Study material>
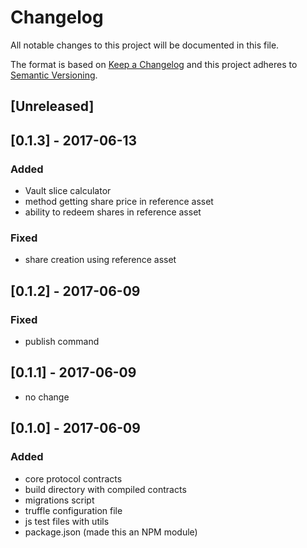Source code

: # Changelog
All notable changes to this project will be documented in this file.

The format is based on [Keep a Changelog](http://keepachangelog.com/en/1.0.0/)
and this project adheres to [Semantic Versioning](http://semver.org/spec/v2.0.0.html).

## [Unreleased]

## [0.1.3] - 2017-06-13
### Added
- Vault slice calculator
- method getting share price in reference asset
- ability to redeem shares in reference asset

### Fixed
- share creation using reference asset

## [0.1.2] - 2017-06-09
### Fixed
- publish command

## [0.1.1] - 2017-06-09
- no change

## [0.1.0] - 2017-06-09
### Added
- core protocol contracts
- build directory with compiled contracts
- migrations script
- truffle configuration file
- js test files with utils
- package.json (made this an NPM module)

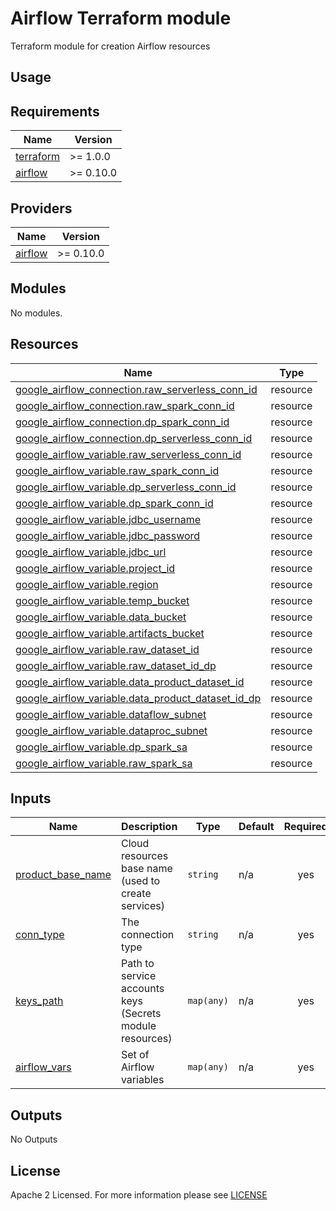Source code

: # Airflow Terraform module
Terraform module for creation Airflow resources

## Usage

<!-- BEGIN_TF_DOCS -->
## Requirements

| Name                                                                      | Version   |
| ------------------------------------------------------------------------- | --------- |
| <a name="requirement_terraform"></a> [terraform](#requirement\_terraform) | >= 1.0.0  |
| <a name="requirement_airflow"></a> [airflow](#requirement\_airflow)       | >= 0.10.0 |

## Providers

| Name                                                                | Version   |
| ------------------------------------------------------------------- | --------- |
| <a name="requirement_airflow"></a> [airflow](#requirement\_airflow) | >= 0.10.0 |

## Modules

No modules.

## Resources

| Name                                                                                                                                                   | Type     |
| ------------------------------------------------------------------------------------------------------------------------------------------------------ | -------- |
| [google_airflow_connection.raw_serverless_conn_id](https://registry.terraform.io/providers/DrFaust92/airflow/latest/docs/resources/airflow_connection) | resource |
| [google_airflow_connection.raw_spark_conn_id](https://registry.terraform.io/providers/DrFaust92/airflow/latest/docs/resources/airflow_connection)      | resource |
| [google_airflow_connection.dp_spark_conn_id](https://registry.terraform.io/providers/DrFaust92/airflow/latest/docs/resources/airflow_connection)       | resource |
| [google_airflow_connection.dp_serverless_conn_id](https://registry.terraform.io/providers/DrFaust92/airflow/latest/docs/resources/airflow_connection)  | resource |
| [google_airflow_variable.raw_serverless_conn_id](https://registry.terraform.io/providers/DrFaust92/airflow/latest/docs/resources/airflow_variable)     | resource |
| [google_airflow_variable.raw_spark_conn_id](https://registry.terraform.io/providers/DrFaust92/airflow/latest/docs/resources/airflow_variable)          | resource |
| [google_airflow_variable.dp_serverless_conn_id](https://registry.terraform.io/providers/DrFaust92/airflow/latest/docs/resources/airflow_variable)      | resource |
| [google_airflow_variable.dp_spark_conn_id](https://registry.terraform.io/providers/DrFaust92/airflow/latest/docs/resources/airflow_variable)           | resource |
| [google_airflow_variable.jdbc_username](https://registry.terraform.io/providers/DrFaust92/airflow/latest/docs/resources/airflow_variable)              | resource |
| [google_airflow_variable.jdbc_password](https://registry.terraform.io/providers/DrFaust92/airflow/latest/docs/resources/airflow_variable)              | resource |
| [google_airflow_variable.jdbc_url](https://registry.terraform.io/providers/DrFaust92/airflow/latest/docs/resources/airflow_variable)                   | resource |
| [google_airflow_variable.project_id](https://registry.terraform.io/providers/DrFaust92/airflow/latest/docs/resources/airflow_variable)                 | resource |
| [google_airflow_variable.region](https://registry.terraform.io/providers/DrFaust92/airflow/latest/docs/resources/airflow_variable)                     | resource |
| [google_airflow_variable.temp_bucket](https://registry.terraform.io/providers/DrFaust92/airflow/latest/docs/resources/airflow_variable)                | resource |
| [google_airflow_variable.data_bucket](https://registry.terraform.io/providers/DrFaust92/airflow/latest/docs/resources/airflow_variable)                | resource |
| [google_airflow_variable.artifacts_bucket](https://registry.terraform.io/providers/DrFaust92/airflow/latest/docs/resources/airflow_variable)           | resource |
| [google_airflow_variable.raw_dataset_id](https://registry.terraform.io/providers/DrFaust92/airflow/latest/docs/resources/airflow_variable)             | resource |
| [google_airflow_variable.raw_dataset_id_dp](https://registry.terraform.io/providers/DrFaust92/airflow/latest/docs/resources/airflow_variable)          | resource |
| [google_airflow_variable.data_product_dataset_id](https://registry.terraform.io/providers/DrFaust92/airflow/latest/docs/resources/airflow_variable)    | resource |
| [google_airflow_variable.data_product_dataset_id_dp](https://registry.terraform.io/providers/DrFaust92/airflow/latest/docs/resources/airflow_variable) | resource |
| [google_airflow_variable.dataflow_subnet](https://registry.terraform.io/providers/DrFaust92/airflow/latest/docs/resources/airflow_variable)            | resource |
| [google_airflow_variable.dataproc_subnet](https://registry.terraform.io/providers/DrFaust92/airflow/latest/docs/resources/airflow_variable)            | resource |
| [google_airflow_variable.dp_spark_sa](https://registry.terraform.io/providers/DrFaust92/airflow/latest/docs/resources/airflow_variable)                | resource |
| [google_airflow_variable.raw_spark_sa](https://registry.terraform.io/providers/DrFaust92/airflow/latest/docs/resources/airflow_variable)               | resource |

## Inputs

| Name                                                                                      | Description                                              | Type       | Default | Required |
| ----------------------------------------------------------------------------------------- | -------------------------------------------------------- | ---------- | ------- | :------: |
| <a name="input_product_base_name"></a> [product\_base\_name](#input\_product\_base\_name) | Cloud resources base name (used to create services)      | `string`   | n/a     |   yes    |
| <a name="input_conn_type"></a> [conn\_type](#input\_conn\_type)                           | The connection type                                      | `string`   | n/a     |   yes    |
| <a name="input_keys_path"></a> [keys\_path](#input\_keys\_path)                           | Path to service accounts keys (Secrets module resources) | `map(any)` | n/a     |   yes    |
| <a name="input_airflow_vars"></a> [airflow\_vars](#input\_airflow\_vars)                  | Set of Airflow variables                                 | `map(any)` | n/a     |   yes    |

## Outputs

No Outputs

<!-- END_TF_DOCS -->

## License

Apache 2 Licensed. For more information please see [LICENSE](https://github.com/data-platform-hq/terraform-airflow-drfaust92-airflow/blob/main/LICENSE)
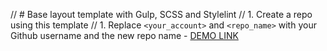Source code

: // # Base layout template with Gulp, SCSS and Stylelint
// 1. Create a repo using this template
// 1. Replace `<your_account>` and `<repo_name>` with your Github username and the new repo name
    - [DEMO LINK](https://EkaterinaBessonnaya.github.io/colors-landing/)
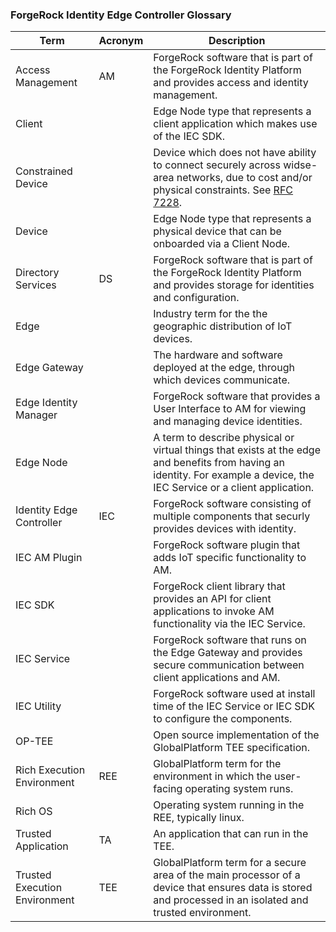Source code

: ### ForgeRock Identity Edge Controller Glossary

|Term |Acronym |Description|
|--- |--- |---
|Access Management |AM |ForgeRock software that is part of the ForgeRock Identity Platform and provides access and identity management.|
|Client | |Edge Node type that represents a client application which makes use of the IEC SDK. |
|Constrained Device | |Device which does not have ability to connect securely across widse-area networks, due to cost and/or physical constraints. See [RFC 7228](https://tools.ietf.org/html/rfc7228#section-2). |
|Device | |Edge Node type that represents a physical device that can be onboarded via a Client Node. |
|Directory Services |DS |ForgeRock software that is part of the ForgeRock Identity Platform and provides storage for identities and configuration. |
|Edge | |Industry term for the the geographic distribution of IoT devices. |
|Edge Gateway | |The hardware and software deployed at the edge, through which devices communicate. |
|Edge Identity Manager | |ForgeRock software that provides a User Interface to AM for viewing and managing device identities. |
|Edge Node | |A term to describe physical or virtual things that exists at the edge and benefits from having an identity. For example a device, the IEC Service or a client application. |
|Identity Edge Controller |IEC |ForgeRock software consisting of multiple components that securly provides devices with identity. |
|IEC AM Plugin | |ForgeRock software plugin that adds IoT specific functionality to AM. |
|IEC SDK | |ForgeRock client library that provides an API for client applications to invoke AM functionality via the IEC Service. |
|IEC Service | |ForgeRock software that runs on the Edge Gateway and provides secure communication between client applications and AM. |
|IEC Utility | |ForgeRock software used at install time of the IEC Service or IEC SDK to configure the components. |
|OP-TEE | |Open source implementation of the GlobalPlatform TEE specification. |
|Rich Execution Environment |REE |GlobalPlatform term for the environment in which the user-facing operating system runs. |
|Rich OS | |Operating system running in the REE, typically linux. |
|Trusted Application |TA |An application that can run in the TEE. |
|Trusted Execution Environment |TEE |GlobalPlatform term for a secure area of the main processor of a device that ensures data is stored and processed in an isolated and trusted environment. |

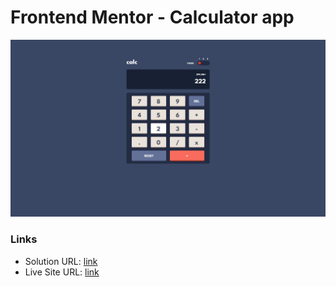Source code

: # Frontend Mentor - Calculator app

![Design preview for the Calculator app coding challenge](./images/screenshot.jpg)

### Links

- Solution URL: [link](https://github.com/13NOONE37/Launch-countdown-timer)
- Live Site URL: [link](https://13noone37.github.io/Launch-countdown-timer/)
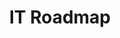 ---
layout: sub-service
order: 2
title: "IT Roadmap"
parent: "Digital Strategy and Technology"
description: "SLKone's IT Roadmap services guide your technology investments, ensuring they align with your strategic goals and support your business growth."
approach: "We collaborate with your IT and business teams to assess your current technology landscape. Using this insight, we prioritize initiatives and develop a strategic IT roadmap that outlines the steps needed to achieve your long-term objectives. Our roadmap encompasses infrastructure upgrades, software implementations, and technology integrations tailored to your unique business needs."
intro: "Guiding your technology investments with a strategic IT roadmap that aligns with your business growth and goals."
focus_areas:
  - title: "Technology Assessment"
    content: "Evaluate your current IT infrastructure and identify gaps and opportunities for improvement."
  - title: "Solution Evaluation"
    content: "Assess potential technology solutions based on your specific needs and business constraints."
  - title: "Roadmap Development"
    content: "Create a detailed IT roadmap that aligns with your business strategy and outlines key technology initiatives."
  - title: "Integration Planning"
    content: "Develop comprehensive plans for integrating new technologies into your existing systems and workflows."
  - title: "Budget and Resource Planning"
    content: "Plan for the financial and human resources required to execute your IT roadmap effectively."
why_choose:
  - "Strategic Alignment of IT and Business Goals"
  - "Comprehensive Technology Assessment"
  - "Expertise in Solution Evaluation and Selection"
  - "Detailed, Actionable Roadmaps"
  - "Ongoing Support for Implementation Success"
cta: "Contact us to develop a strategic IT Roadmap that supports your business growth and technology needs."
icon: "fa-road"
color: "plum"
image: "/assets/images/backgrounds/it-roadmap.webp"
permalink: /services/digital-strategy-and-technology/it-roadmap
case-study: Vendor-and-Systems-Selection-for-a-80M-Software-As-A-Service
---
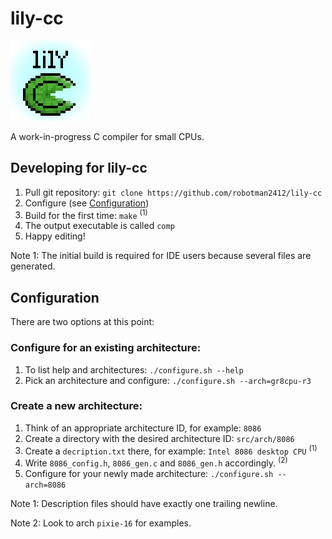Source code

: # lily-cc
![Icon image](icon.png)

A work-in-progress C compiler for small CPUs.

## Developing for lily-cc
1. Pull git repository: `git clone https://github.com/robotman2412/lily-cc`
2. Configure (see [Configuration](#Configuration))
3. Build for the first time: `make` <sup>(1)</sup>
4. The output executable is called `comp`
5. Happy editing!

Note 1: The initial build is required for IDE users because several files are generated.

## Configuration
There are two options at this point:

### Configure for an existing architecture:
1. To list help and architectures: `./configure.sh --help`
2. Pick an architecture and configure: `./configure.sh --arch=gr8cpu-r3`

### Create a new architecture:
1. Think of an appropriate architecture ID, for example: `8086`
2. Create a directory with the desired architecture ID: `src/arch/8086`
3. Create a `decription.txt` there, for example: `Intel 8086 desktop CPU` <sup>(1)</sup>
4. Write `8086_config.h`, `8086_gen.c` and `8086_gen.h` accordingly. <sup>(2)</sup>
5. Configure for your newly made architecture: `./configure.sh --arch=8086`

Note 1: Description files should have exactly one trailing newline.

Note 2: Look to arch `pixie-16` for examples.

What needs to be done>
Restate word for word the lines of the data above, starting at the line containing "- method getting" and ending at the line containing "- build directory with compiled contracts", both included, and nothing more.

Response area>
- method getting share price in reference asset
- ability to redeem shares in reference asset

### Fixed
- share creation using reference asset

## [0.1.2] - 2017-06-09
### Fixed
- publish command

## [0.1.1] - 2017-06-09
- no change

## [0.1.0] - 2017-06-09
### Added
- core protocol contracts
- build directory with compiled contracts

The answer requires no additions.